◆ **WHAT THE EXERCISE ASKS**: Retype every entry word for word. Omit the pictures.

◆ **RECORDS**:
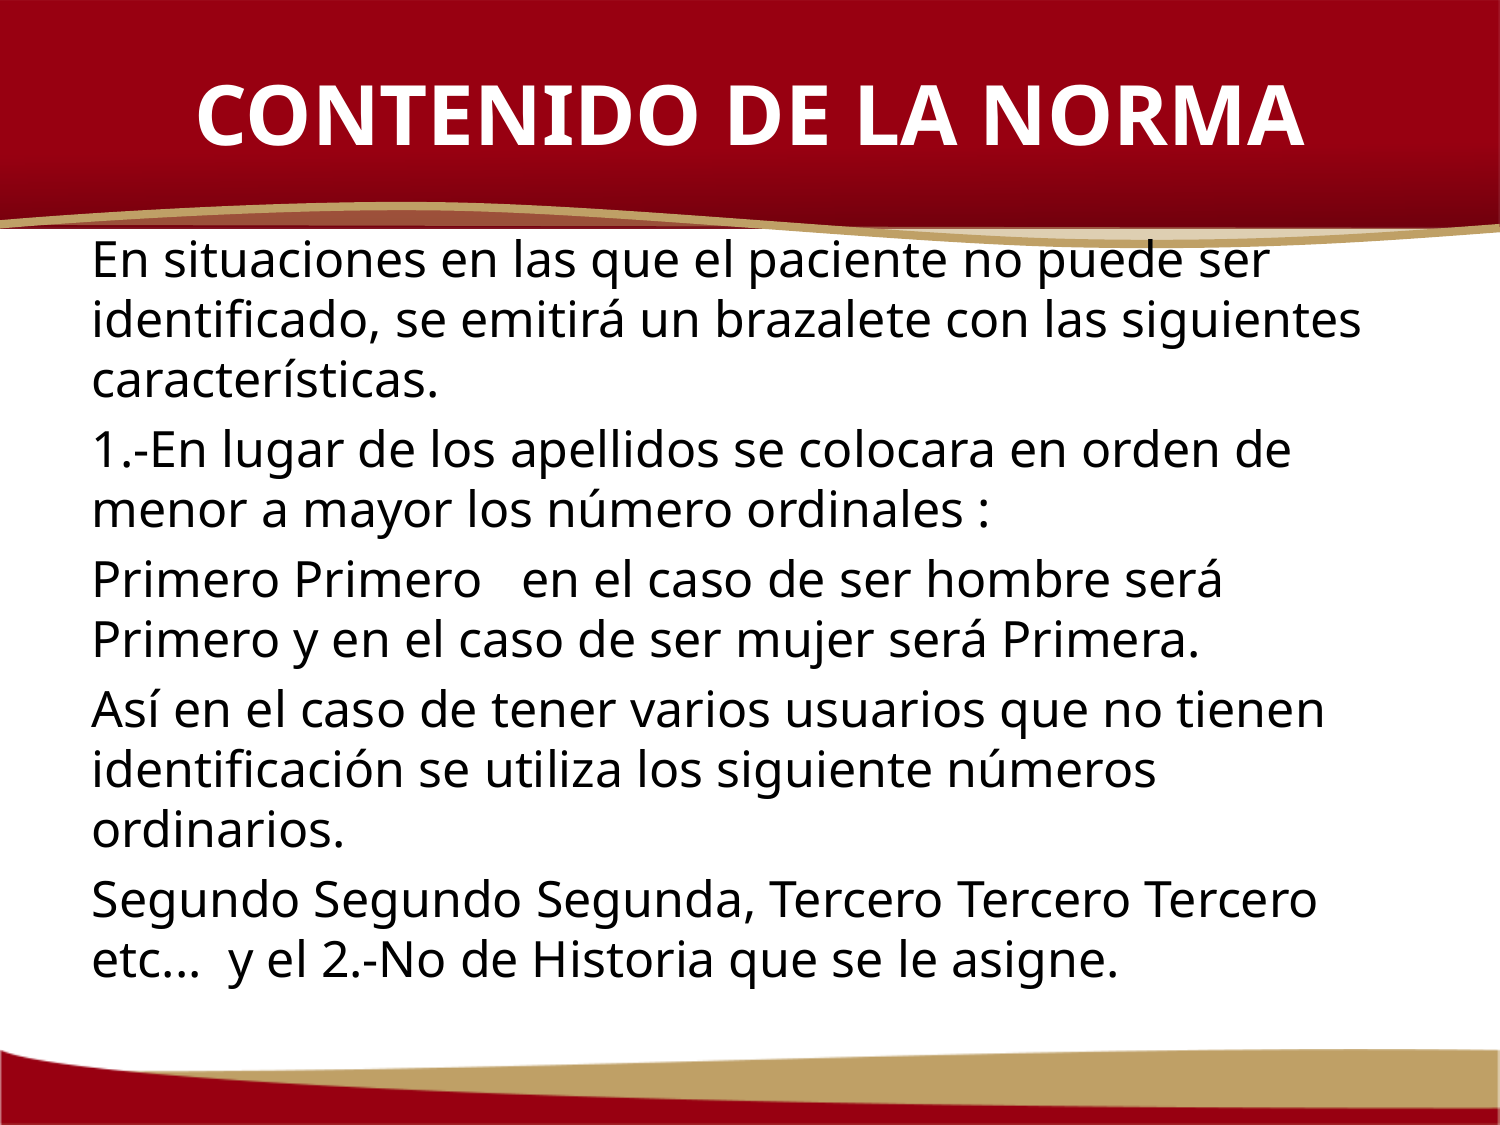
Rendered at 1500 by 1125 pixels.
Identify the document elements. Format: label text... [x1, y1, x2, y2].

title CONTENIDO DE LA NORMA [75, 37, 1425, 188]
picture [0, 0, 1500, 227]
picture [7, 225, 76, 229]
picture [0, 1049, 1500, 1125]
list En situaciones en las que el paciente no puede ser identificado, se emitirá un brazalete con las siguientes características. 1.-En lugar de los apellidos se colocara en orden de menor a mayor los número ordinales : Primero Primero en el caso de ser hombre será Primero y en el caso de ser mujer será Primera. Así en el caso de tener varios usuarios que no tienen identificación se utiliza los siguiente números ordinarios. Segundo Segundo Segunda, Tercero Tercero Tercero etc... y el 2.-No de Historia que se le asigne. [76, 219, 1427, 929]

◆ **EXERCISE SOLUTION**:
Rendered at 1500 by 1125 pixels.
Identify the document elements. Format: label text... [x1, y1, x2, y2].

title CONTENIDO DE LA NORMA [75, 37, 1425, 188]
picture [0, 0, 1500, 227]
picture [7, 225, 76, 229]
picture [0, 1049, 1500, 1125]
list En situaciones en las que el paciente no puede ser identificado, se emitirá un brazalete con las siguientes características. 1.-En lugar de los apellidos se colocara en orden de menor a mayor los número ordinales : Primero Primero en el caso de ser hombre será Primero y en el caso de ser mujer será Primera. Así en el caso de tener varios usuarios que no tienen identificación se utiliza los siguiente números ordinarios. Segundo Segundo Segunda, Tercero Tercero Tercero etc... y el 2.-No de Historia que se le asigne. [76, 219, 1427, 929]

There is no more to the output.